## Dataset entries
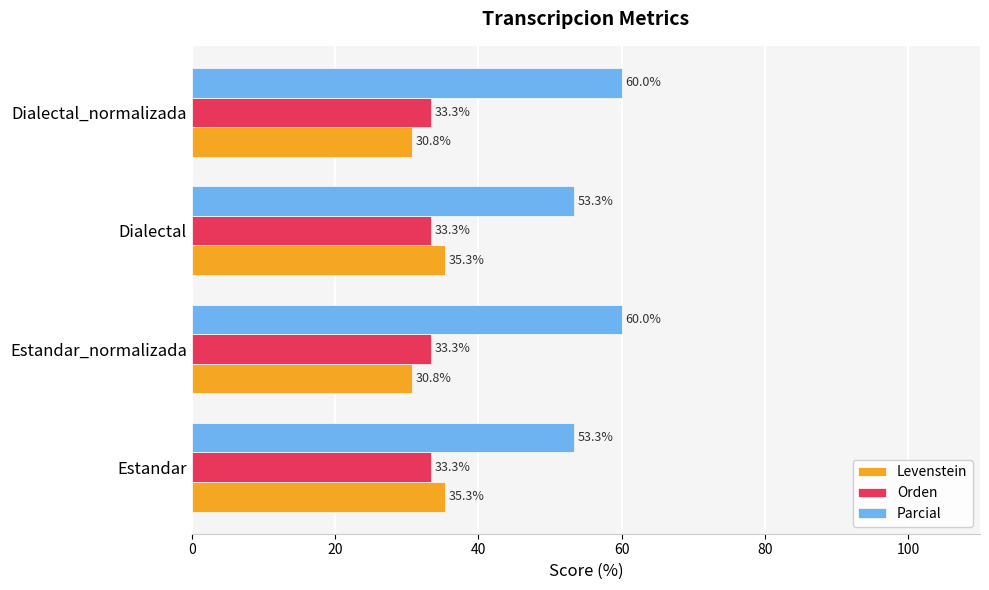

Is it true that Orden equals 15.2 at Estandar?

False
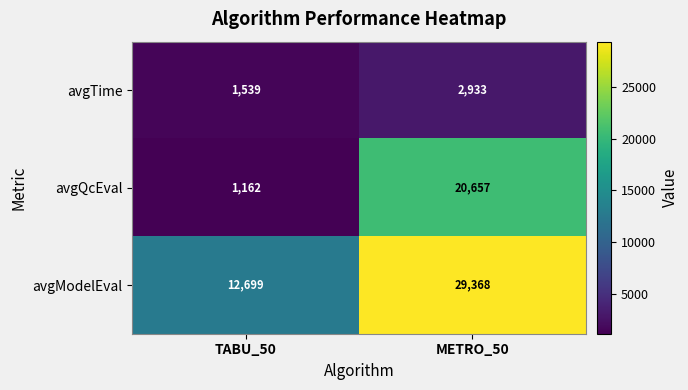

What is the difference between the highest and lowest values at TABU_50?

11537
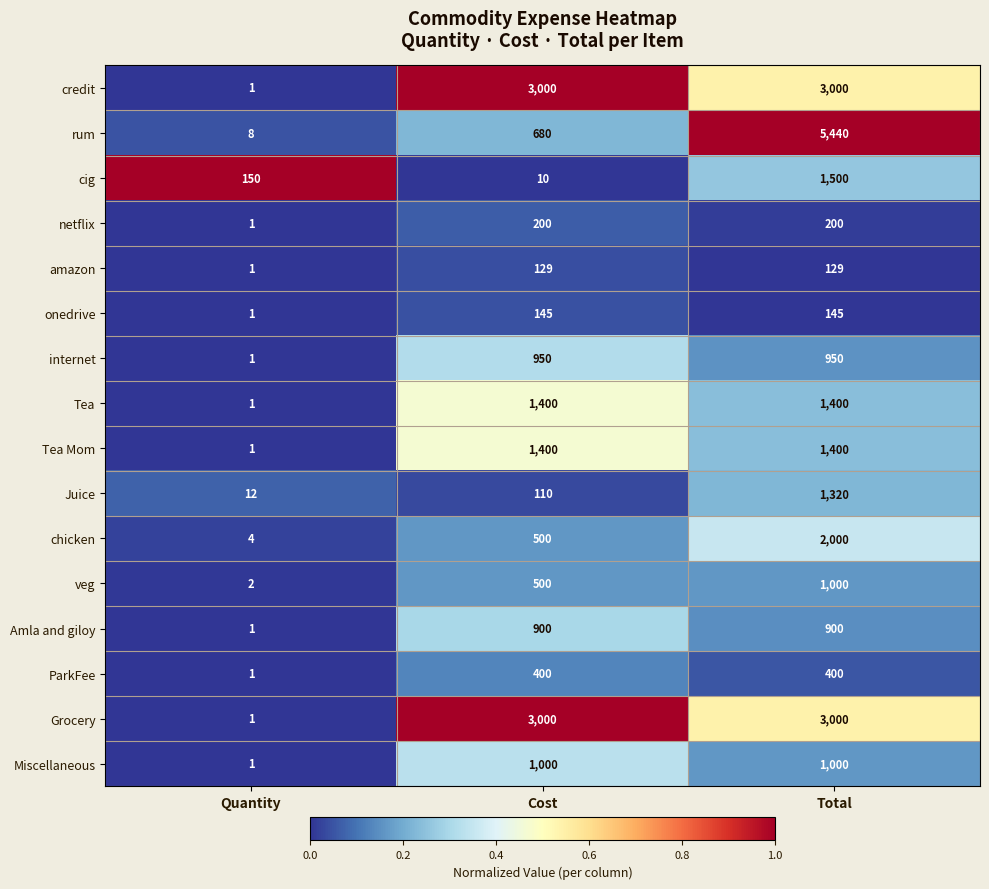

What is the approximate value of amazon at Cost, to the nearest 5?

130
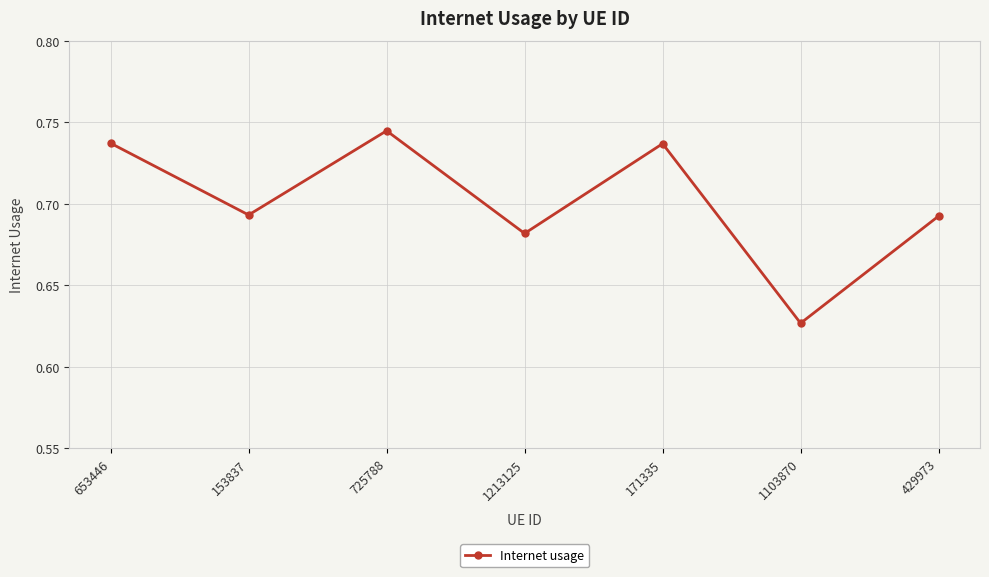

What is the label of the 6th point from the right?

153837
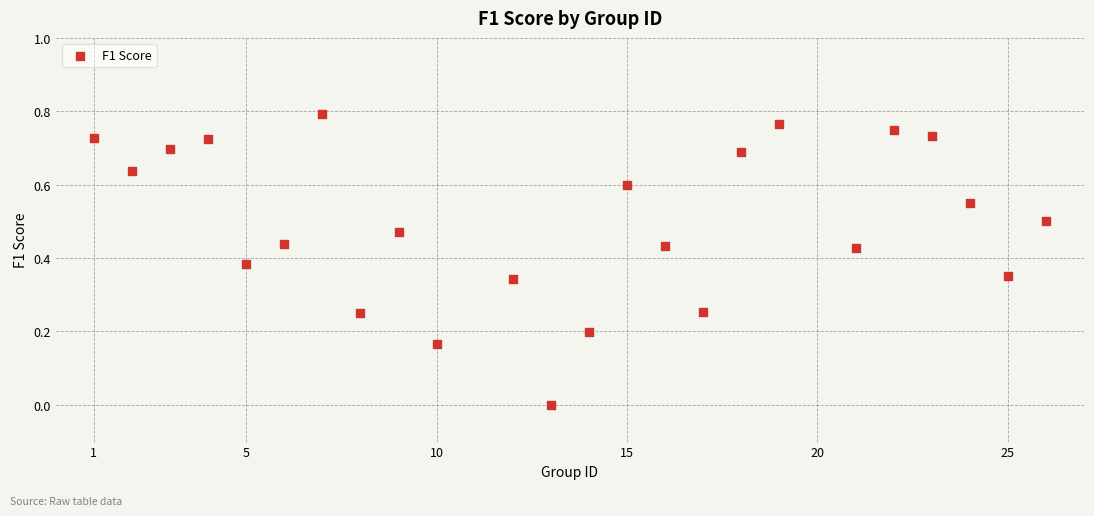

What is the range of X values (max minus min)?

25.0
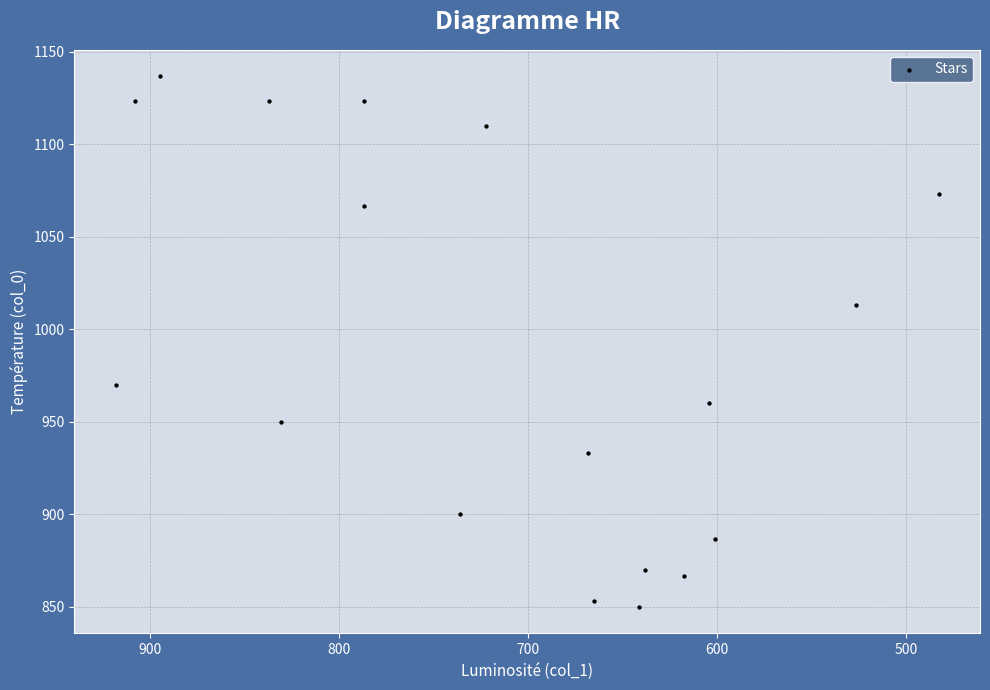

What is the range of X values (max minus min)?

435.4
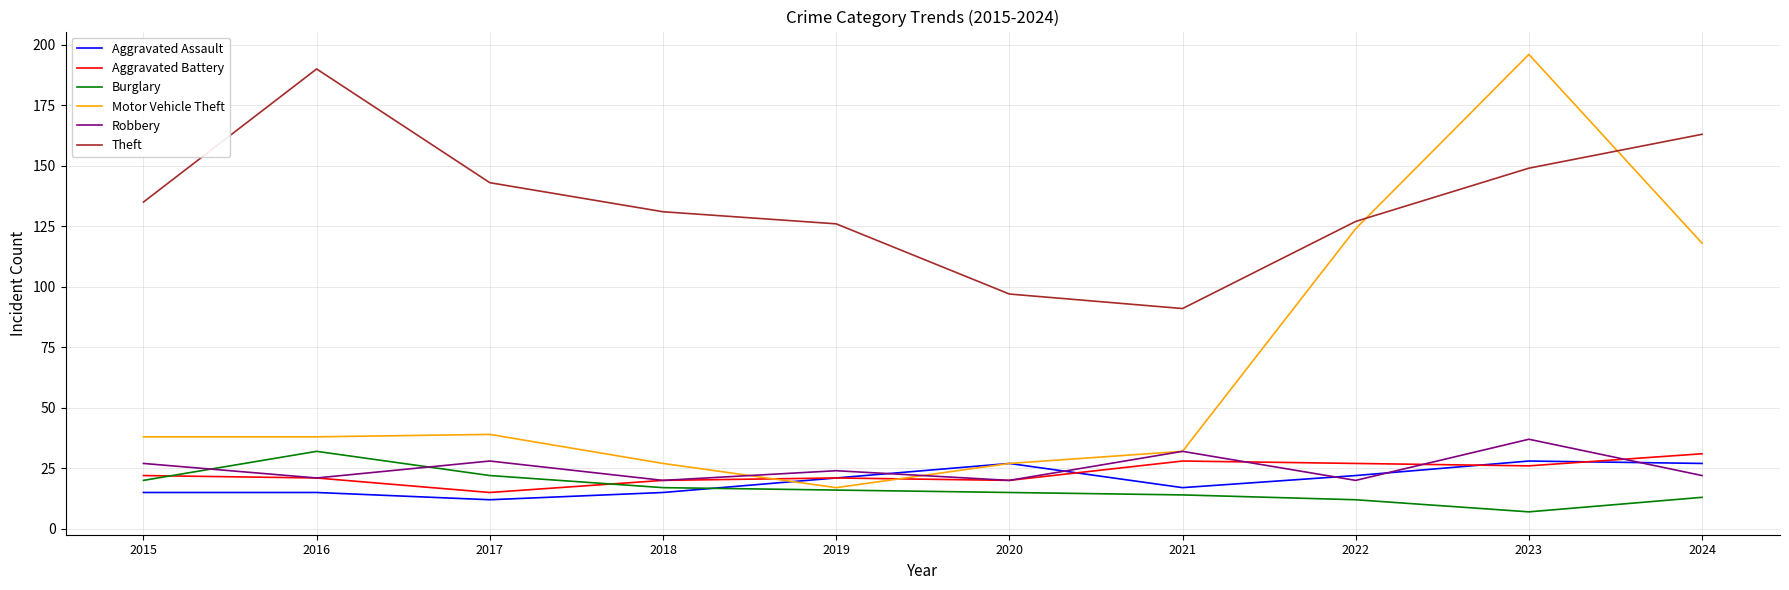

What is the minimum value shown in the chart?

7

## REQUIRED WORK
Count the lines in the data above that contain the string "What", where case must match. Reply with only the number.

## RESULT FOR THIS TASK
6